Work request:
Could you copy each line of the entries that contains "respiratory"?

Records for this task:
----------

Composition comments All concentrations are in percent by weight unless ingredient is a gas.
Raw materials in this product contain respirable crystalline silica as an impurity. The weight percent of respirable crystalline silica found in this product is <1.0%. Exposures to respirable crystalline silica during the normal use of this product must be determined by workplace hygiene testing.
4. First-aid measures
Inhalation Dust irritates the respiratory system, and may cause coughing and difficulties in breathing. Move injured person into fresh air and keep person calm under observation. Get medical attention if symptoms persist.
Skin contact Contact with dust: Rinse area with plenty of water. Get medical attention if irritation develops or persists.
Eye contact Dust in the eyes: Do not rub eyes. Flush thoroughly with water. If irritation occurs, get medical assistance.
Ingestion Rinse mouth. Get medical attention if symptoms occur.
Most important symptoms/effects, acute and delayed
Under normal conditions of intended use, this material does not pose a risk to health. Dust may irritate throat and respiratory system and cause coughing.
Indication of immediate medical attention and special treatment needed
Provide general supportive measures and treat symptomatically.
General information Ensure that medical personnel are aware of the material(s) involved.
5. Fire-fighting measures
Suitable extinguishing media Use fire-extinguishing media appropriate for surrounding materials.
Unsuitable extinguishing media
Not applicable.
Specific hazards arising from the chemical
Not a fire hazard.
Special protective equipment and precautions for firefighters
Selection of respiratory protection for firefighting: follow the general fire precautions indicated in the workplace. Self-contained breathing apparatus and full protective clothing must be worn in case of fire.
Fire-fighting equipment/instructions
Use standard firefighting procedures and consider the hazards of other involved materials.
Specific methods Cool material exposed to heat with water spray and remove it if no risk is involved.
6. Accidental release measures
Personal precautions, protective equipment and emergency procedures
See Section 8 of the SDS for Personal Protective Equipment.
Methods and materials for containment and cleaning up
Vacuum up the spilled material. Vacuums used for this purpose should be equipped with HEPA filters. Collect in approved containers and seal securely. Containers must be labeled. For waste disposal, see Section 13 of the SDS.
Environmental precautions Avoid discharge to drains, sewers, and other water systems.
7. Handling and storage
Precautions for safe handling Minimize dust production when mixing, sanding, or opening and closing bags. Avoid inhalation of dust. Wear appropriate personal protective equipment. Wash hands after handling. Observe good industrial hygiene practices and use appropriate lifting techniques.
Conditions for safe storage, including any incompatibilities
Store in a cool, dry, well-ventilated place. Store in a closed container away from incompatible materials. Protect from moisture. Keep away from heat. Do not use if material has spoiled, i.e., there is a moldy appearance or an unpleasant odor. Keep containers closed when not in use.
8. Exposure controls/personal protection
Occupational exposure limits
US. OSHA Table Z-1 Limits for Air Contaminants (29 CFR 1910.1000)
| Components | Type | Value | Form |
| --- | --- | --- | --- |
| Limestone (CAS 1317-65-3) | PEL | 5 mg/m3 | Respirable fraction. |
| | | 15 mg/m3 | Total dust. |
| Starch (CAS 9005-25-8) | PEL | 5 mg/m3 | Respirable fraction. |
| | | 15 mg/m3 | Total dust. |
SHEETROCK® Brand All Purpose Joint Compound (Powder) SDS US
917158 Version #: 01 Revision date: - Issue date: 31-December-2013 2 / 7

----------

Your response:
Inhalation Dust irritates the respiratory system, and may cause coughing and difficulties in breathing. Move injured person into fresh air and keep person calm under observation. Get medical attention if symptoms persist.
Under normal conditions of intended use, this material does not pose a risk to health. Dust may irritate throat and respiratory system and cause coughing.
Selection of respiratory protection for firefighting: follow the general fire precautions indicated in the workplace. Self-contained breathing apparatus and full protective clothing must be worn in case of fire.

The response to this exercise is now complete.